Household sentiment jumped 4.7 percent this month to 110.6, the highest level since December 2010, a private survey showed Sept. 11. Consumer confidence had averaged 101.5 points under the almost six years of Labor rule.
Business confidence surged to 6 from minus 3 in August, a separate private report released a day earlier showed, as confidence increased in all industries. It averaged 0.5 point under Labor.
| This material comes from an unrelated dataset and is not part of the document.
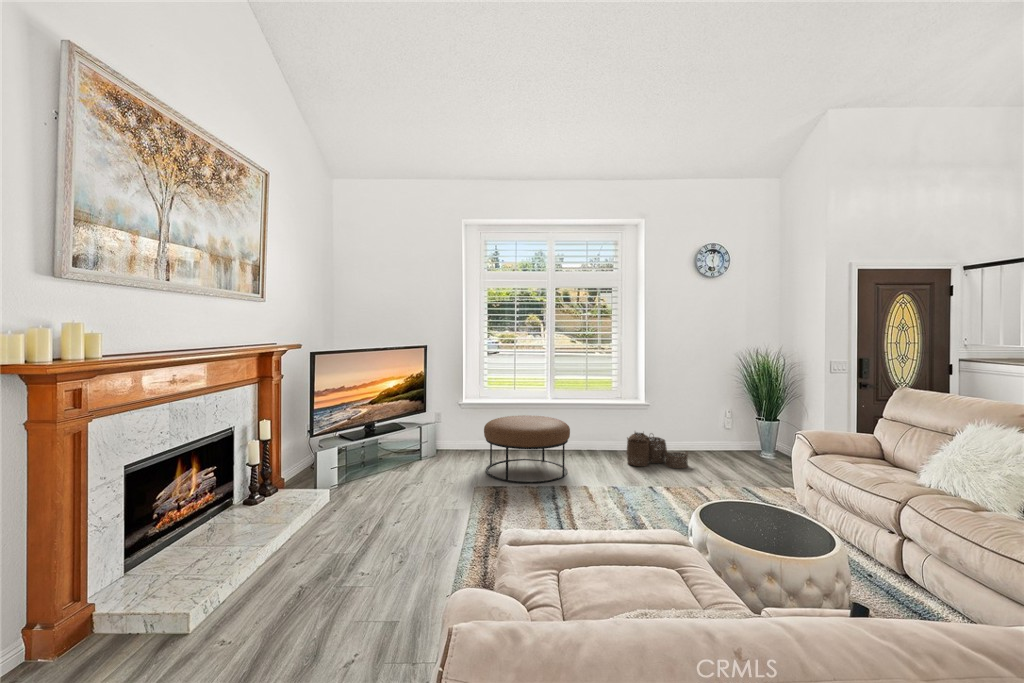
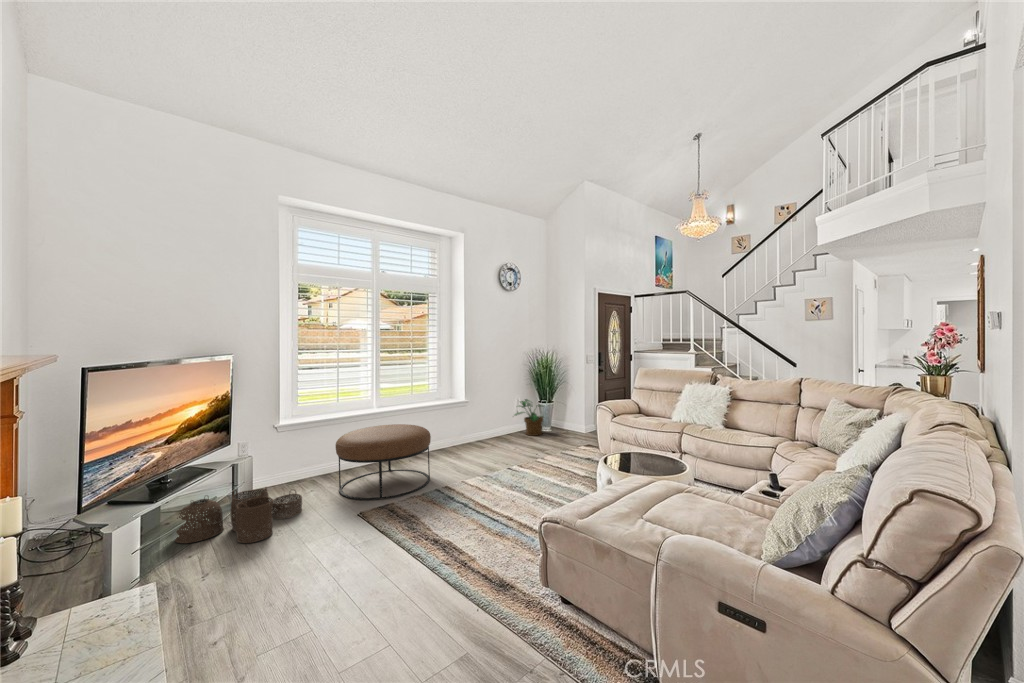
potted plant: none [714,412,760,461] -> present [515,399,544,436]
woven basket: present [627,432,688,468] -> present [175,487,302,543]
“You wouldn’t believe the nature of the change in the conversations we’ve had with companies over the last two weeks, over how confidence is coming back,” Dion Hershan, head of Australian equities at Goldman Sachs Asset Management Ltd., told reporters today at a Melbourne briefing. “That’s not to say it’s all going to be smooth sailing, but I think you can draw a clear link between stronger business confidence, business capex outside of the resources sector and employment outside the resources sector.”

Home Prices

Lower rates have spurred the property market in Sydney, Australia’s biggest city, where house and apartment prices climbed 7.4 percent in the eight months to Aug. 31, compared with a national average of 5.1 percent, according to the RP Data-Rismark Home Value Index. More than 85 percent of the homes that went to auction in the city sold successfully in the first weekend in September, the highest rate since 2008, according to Australia & New Zealand Banking Group Ltd. (ANZ)
“The east coast of Australia seems to be gathering a lot of momentum at the moment,” said John McGrath, chief executive officer of McGrath Estate Agents, who forecast in a Sept. 13 interview that prices could rise by between 5 percent and 10 percent in Sydney in the next year.
Still, traders are pricing in about a 30 percent chance the RBA will lower borrowing costs by a quarter percentage point to a fresh record low of 2.25 percent by year-end, according tointerest-rate swaps data compiled by Bloomberg.
“This is going to be a challenging political economy for the governor,” said Peter Jolly, Sydney-based head of market research for National Australia Bank Ltd. “If you take interest rates to super-low levels and keep them there for a long time, you can have big and unhelpful impacts on asset prices like housing.”